**Work item:** Reproduce the listing below exactly, except for its pictures.

BEGIN Study material

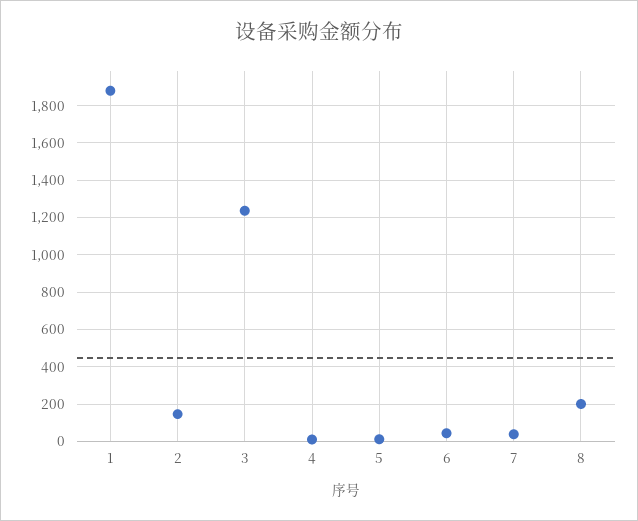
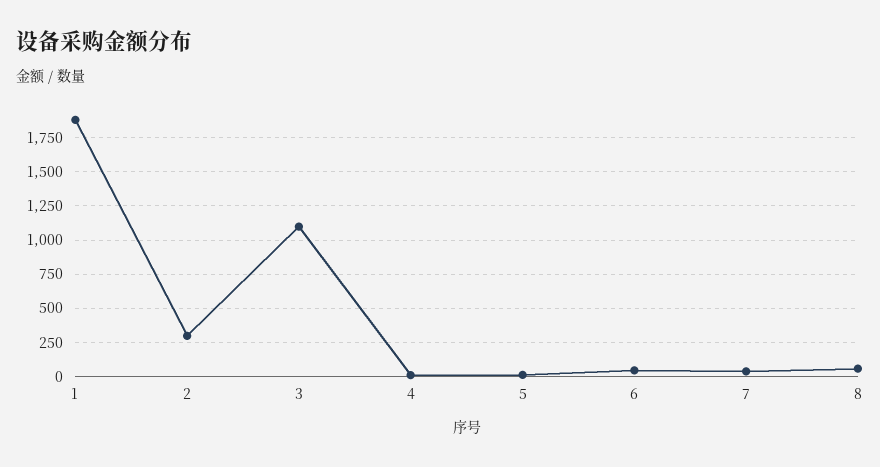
  {
    "1": 1900,
-   "2": 150,
+   "2": 300,
-   "3": 1250,
+   "3": 1100,
    "4": 0,
    "5": 0,
    "6": 50,
    "7": 50,
-   "8": 200
+   "8": 50
  }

END Study material

**Finished task:**
  {
    "1": 1900,
-   "2": 150,
+   "2": 300,
-   "3": 1250,
+   "3": 1100,
    "4": 0,
    "5": 0,
    "6": 50,
    "7": 50,
-   "8": 200
+   "8": 50
  }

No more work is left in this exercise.